If you are new to living with a disability after a life-changing illness or injury, you will no doubt be mentally and emotionally affected by this situation. However, your loved ones, including your children, may also be affected by your new disability. That’s why I’ve learned that talking to your children about your disability is essential.
The worst thing you can do is not talk about it. Often, children may not want to burden their parents with their feelings, especially if they think you’re dealing with enough already. Without open and honest communication, it’s hard to know what they’re feeling and going through too. That’s why it’s a good idea to keep an open flow of communication with your child, which may help them feel more comfortable with telling them how this new situation is also affecting them.
My daughter felt like she lost her mom when I had a spinal cord injury resulting in permanent paralysis. Up until the moment of my accident, I was walking. Then, the next time she saw me, I was coming home in a new wheelchair. What I learned most out of this is children need to know things are still going to be okay. I knew it would be up to me to make sure she saw and felt that. In addition, our family also found a reliable support system of family and friends. It took some time, but we eventually found better and brighter days together as a family.
So how do you talk to your child about your disability?
1. Pick the Right Time to Broach the Topic
You may notice your child looking at you and your new wheelchair (or another mobility device). They will probably watch you when they think you are not looking, or they may be bold and try to sit on it too.

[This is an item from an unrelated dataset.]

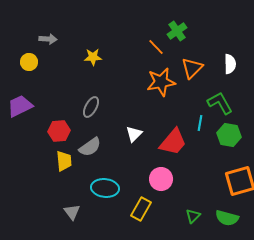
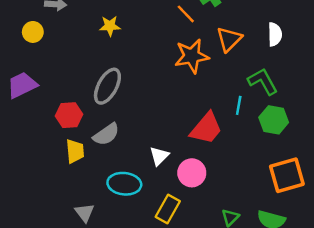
gray ellipse: (91, 107) -> (107, 86), size x1.4
white triangle: (134, 134) -> (159, 156), moved

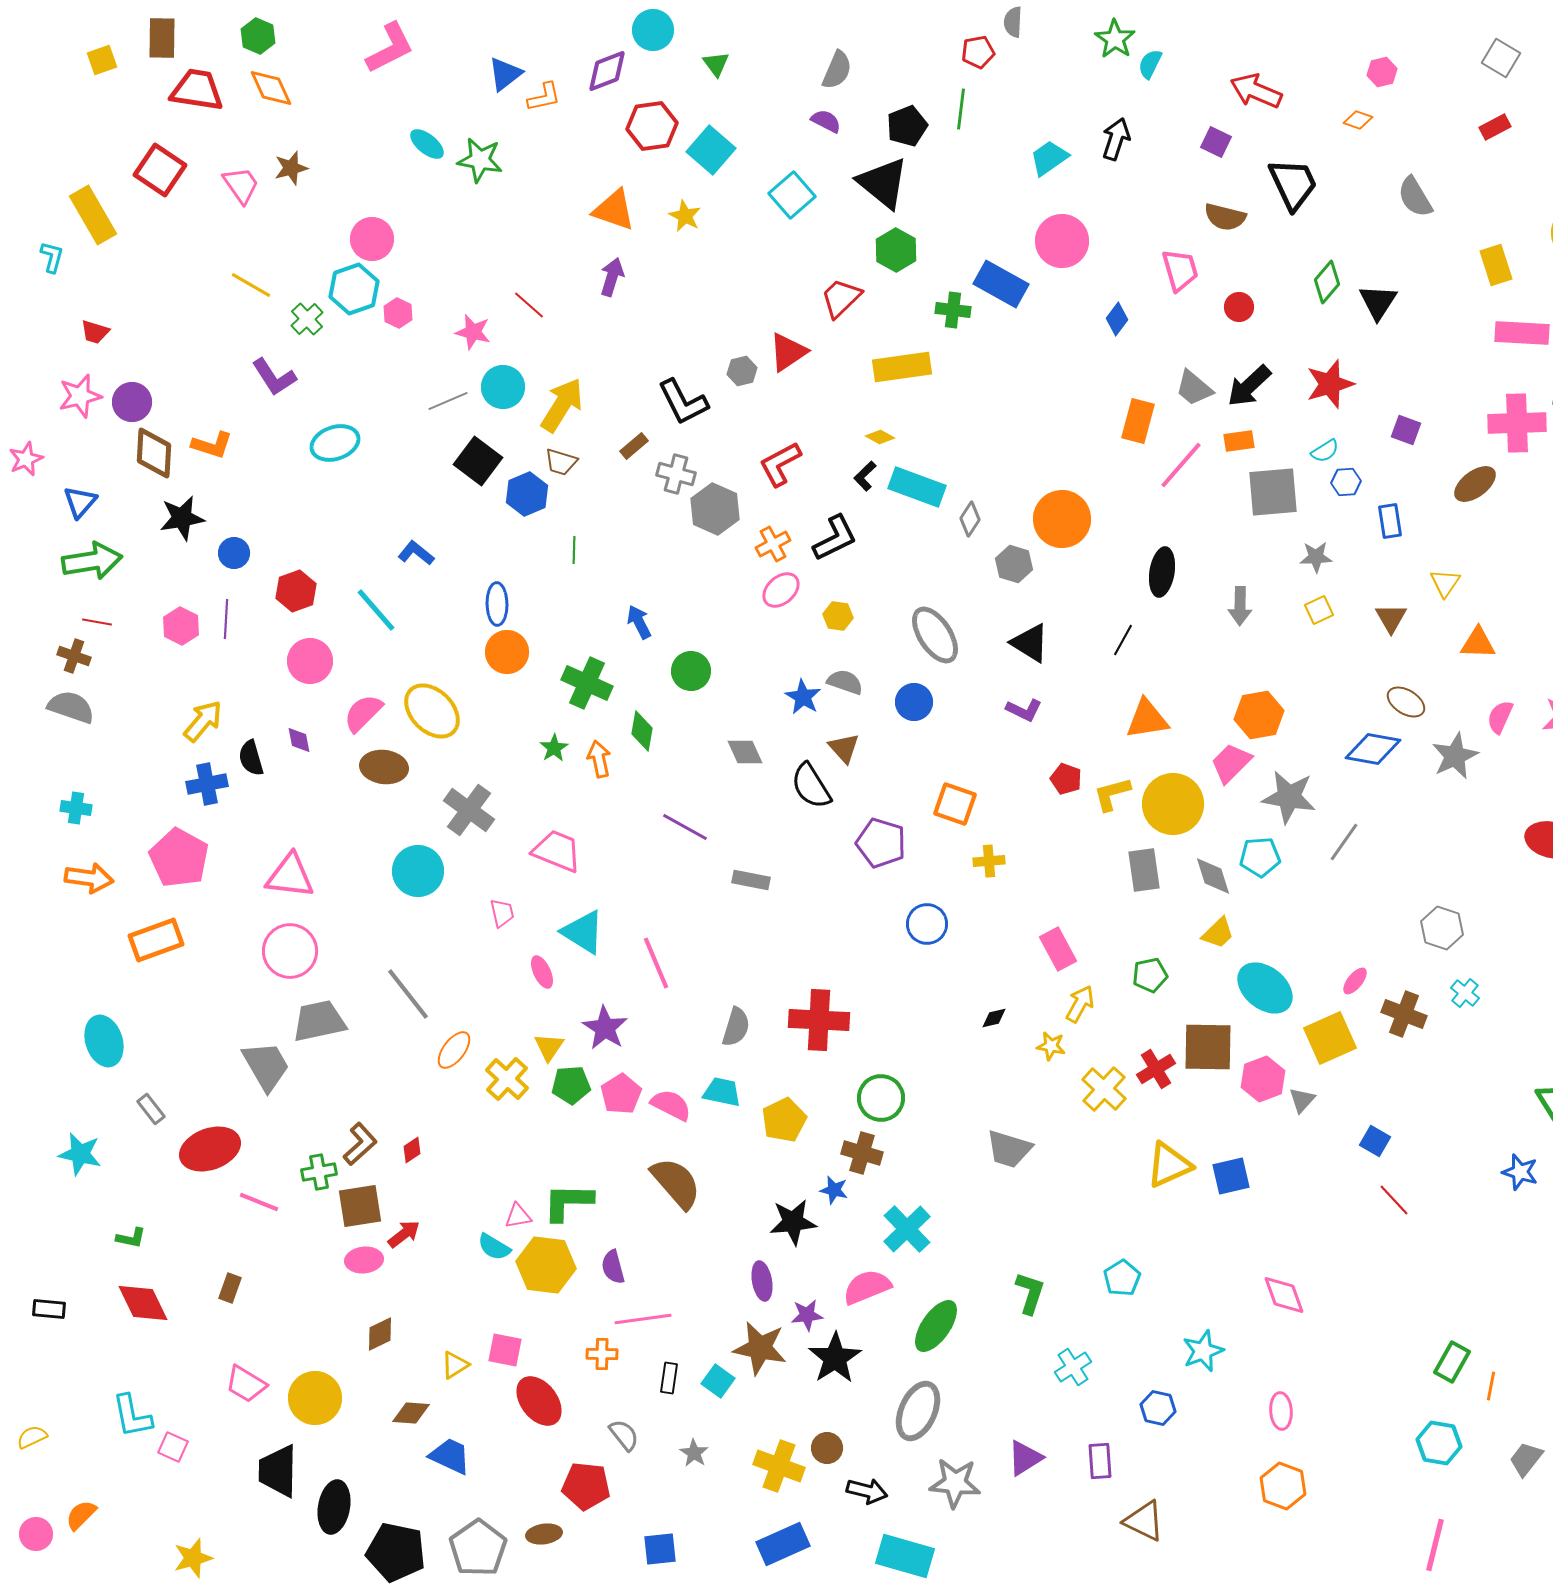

These moments are great for starting a conversation. You can begin by saying something like, “Do you like my new wheelchair?” or “I noticed you looking at my wheelchair. How does it make you feel?”
2. Encourage Openness and Inclusivity in Your Conversation
As you begin your conversation, tell your child they can ask you anything. When they ask you questions, answer as directly as possible.
When you talk about your disability, be honest about how you are feeling too. Your new disability is a significant change, and it’s important to acknowledge that. However, you can also emphasize the positives in your conversation.
For example, talk about the new things you’re learning how to do on your own again. Relate it to something they can understand, such as when they’ve had to learn new things like tying their shoes. Let your child know how these new things you’re learning will ultimately help you and your family.
Additionally, as you continue talking to them days and months after, it is also vital that they hear the right way to talk about disability. Do not use disparaging, outdated words like crippled, retarded, or handicapped. Instead, use words like independent or differently-abled.
3. Show Them What You Can Do
Of course, immediately after a severe injury or illness, you will need plenty of recovery time. However, if you begin to learn new tasks to increase independence, such as transferring from your wheelchair into your accessible vehicle, let your child see and know. Children need to understand that even parents have to learn new things.
However, it’s also important for them to see that you can still do some of the things they remember you doing before your illness or injury. It can be as simple as making a recipe together in the kitchen or getting on the couch to watch a new television show together.
These tasks, no matter how big or small, can help you bond with your child. Plus, the more your child sees you, the better they may begin to feel about it.
In time, as they grow and see you living independently, this will help them cope in the same healthy manner in their own lives.
4. Make Friends with Others with Disabilities
Getting to know other people with disabilities is beneficial for your wellbeing and state of mind. Having peers who can understand what you are going through really helps you navigate through your journey a little easier. You may discover some helpful resources along the way from your new friends while also finding comfort and support.
It may sound strange at first, but actually, this is just as helpful for your child too. They will learn to adapt by watching other individuals with disabilities functioning independently and living normal, healthy lives with families. They may grow up to help foster inclusivity in their schools and future workplaces and more easily learn to accept everyone’s differences.
5. Know When to Seek Help
Lastly, please know that it is normal and natural to go through stages of grief after a spinal cord injury or another new disability. However, it’s important to remember that your child will not only learn from the way you talk about yourself; they will also watch to see how you are coping.
If you are openly depressed or angry about your disability in front of your child, then it may be a good idea to seek help in the form of a therapist, counselor, or healthcare professional.
Do you feel your child is sad about your disability? Can you see that their behavior towards you has changed? It might be a good idea to find a family therapist who has experience in these issues.
You can check with your rehabilitation facility to find out if they have one, or they may be able to refer you to one. Either way, many therapists can help you and your family.
Above all, keep your children involved in your daily life. As you heal, they will heal too.